RETURN OF A MAN NAMED HORSE, THE
(director: Irvin Kershner; screenwriter: Jack DeWitt/characters by Dorothy M. Johnson; cinematographer: Owen Roizman; editor: Michael Kahn; music: Laurence Rosenthal; cast: Richard Harris (John Morgan), Gale Sondergaard (Elk Woman), Geoffrey Lewis (Zenas), Bill Lucking (Tom Gryce), Jorge Luke (Running Bull), Jorge Russek (Blacksmith), Claudio Brooke (Chemin De Fer), Enrique Lucero (Raven), Regino Herrera (Lame Wolf), Pedro Damian (Standing Bear), Humberto Lopez (Thin Dog), Alberto Mariscal (Red Cloud), Eugenia Dolores (Brown Dove), Patricia Reyes Spindola (Gray Thorn), Ana De Sade (Moon Star); Runtime: 129; MPAA Rating: PG; producer: Terry Morse Jr.; United Artists; 1976)

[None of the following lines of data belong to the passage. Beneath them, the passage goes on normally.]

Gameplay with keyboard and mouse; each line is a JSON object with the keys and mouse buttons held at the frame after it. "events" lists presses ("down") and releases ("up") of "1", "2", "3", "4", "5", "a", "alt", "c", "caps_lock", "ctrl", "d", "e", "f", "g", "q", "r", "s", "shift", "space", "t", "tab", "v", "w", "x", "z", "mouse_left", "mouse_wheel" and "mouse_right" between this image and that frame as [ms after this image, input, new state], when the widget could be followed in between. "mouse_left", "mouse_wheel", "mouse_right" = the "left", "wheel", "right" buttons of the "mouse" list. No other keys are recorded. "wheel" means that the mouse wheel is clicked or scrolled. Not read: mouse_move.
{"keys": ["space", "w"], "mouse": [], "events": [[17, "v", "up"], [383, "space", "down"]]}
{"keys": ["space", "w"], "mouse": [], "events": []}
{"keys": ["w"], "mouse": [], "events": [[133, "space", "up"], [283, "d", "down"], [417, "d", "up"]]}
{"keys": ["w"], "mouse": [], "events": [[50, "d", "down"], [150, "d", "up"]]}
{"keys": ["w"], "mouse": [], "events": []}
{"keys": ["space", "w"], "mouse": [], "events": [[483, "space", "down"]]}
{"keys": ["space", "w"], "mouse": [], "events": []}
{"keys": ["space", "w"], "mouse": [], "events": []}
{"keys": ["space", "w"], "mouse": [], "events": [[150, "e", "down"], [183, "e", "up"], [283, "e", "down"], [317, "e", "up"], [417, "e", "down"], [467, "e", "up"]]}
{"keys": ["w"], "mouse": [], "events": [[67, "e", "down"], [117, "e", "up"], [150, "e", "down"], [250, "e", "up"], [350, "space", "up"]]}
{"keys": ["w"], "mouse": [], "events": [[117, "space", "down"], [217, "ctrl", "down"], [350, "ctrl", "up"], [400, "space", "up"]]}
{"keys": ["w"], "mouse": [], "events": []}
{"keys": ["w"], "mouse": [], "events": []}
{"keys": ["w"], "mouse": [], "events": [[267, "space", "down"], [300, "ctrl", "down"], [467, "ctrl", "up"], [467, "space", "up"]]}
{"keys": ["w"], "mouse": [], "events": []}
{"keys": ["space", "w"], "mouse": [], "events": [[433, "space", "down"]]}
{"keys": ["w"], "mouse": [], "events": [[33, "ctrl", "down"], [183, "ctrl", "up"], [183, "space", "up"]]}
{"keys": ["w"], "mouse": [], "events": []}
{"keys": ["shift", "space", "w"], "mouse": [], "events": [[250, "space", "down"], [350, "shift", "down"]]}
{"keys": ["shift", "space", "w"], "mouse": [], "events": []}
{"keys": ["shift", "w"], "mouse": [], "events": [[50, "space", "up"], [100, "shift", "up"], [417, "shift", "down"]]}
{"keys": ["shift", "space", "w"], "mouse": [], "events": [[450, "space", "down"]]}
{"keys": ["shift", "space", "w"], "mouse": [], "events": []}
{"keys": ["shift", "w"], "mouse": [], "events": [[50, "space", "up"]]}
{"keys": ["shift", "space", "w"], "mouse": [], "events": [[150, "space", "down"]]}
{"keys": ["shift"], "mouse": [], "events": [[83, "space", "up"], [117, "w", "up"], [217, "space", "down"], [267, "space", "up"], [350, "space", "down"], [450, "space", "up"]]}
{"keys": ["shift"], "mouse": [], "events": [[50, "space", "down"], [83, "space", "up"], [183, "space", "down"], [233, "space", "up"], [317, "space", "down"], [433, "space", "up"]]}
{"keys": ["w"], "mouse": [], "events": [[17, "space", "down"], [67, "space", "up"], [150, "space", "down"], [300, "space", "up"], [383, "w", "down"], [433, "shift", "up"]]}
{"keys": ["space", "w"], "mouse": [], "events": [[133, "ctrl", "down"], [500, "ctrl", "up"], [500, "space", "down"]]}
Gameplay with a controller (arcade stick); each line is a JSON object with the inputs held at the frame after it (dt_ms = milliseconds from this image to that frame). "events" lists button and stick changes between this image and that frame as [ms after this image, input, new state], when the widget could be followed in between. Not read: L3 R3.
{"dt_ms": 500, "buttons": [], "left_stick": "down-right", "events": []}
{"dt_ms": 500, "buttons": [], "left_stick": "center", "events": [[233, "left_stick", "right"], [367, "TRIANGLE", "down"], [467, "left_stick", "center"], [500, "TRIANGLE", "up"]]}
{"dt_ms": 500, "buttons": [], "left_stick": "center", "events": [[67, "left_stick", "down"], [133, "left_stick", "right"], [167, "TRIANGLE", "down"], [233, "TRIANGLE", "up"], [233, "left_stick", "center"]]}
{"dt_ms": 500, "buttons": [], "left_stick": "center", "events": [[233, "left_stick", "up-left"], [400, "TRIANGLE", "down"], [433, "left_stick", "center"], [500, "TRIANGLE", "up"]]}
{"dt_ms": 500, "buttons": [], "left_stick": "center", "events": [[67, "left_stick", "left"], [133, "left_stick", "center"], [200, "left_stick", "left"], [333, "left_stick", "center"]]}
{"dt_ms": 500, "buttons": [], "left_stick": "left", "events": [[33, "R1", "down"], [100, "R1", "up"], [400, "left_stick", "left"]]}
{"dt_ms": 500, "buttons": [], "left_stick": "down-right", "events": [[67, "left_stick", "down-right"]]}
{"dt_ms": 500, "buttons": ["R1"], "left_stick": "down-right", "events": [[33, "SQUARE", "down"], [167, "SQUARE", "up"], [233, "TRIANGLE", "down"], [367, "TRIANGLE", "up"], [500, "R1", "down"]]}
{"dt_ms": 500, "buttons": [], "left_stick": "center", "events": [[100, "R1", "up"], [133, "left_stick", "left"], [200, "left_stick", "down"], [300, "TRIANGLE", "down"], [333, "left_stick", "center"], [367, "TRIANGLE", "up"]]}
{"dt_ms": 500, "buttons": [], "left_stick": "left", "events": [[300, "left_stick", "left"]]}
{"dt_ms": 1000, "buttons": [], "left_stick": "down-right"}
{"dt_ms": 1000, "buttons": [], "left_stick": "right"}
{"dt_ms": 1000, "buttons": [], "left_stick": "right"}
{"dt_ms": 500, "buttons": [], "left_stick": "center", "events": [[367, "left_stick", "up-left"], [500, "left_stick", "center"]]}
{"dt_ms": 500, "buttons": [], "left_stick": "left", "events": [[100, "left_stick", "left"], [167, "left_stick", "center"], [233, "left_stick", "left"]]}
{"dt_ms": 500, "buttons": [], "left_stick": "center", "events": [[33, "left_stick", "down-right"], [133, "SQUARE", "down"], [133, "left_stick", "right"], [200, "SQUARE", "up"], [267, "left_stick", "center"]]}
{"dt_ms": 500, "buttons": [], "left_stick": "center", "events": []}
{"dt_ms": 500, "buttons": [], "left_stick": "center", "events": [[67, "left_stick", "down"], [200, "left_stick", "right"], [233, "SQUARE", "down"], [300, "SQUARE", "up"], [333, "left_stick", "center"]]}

“The visually stunning pic lacks a genuine force toovercome its mediocrity.“
Reviewed by Dennis Schwartz
Irvin Kershner (“RoboCop 2″/”The Empire Strikes Back“/”A Fine Madness”)directs without distinction this sequel to A Man Called Horse (1970), whose masochistic ritual proved to be popular with the public. The revenge Western has something to say about the greedy whites and their abuse of the Indians, and once again goes through the agonizing torture sequences of the Sun Vow ritual–used to reawaken the white hero’s identity and to restore the faith of the dispirited conquered Lakota Indians. Richard Harris reprises his role as the English lord who goes native because he has an “empty soul.” Writer Jack DeWitt’s schematic plot and unconvincing convoluted storyline becomes too conventional, as the visually stunning pic lacks a genuine force toovercome its mediocrity.The film is predictable after the first twenty-minutes minutes, and only those who wish to see at the halfway point the drawn-out flighty Sun Vow ceremony or some of the action scenes will get anything out of this flick.
In the 1840s, English aristocrat, Lord John Morgan (Richard Harris), returns after a few years of boredom on his vast English estate to South Dakota and the sacred land of the Yellow Hand Sioux, who adopted him, only to find that unscrupulous trappers with government help from the army and rival Indians have destroyed the Indian village and slaughtered most of the tribe and took their women as slaves. The lord, who was given the Indian name of Shunkawakan (aka, Horse), tells survivor Elk Woman (Gale Sondergaard) “I had to come back, there was something missing in my life.” Horse then gets purified by taking the Sun Vow ritual and rouses the remaining Yellow Hand survivors to fight and take back their sacred land, or else face certain extinction. Once he gets the tribe on track to take action, it becomes like an inspirational sports movie whereby the underdog rallies to defeat the supposedly unbeatable favorite. It’s only a matter of time before the evil whites, such as the slimy trading post leader, Zenas (Geoffrey Lewis, Juliette’s dad), are eliminated in their cannon-supplied fort by the revived Indians on the warpath
At least it sympathizes with the Indians (though this Western is as revolting as all those Hollywood ones where the Redmen were the savages). It also shows through the Harris character that not all whites are bad and in a patronizing way it shows that sometimes it takes a white man to lead the Indians when they get too mixed-up over their superstitious beliefs.